Brand Strategy · Player Research · 2026
How Riot Games Turns Players Into Believers
Everyone assumes authentic brands keep players loyal. The data had a different story.

branding
Gamer Experience
marketing
Kuangzheng Chi
Casper8722@163.com
Solo Project · Research & Strategy
Project Overview
The Brief
The Question
To what extent do brand authenticity and brand association influence players' continuous engagement with Riot Games, and what is the mediating role of brand experience in this relationship?
My Role
End-to-end research project. I designed the research framework, built and distributed the survey, ran the statistical analysis (PLS-SEM), and translated findings into actionable brand strategy recommendations.
Research Question
Mixed Quantitative Methods
Brand Strategy Output
What the data actually showed: The intuitive shortcut — authentic brand, loyal players, direct line — doesn't hold up. Authenticity and association both matter, but they work through brand experience, not around it. Brand experience (β=0.490) is the engine. The brand associations players build around K/DA, Arcane, and Worlds are doing independent structural work (β=0.359). And the proposed amplifier effect between association and authenticity? Didn't fire. The story is more interesting than the assumption.
Problem Space
Why This Project Exists
Riot Games isn't just a game studio — it's a cultural engine. League of Legends, Valorant, Arcane, K/DA, Worlds. And the conventional wisdom in the industry is simple: if players trust your brand, they stay. Build authenticity, earn loyalty. Sounds right. But is it actually how it works?

The Industry Assumption
  • Most studios treat authenticity as the end goal — be real, be trusted, players will follow
  • Riot's transparent patch notes, dev streams, and community communication are held up as the gold standard
  • The implicit logic: authentic brand = engaged players. Direct line. Done.
  • But this logic skips a step that turns out to matter enormously
The Question I Actually Asked
  • Does authenticity drive engagement directly — or does something sit in between?
+ + + +
▶ PROBLEM TO SOLVE:
Render this sentence from the Riot Games case study in Spanish: "Everyone assumes authentic brands keep players loyal."

▶ INFORMATION SHOWN:
+ + + +
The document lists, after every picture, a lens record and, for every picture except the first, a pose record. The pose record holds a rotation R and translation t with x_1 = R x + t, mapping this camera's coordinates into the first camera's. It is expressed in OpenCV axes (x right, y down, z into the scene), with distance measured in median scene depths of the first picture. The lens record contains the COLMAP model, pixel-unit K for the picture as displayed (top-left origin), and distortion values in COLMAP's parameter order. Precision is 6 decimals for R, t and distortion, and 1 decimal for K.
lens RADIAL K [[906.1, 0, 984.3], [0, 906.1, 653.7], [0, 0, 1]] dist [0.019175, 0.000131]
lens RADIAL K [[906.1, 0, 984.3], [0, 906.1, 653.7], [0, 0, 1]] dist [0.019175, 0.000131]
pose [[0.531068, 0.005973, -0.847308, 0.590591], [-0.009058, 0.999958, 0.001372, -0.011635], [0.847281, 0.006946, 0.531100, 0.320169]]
+ + + +
▶ RESPONSE AREA:
Todo el mundo da por sentado que las marcas auténticas mantienen leales a los jugadores.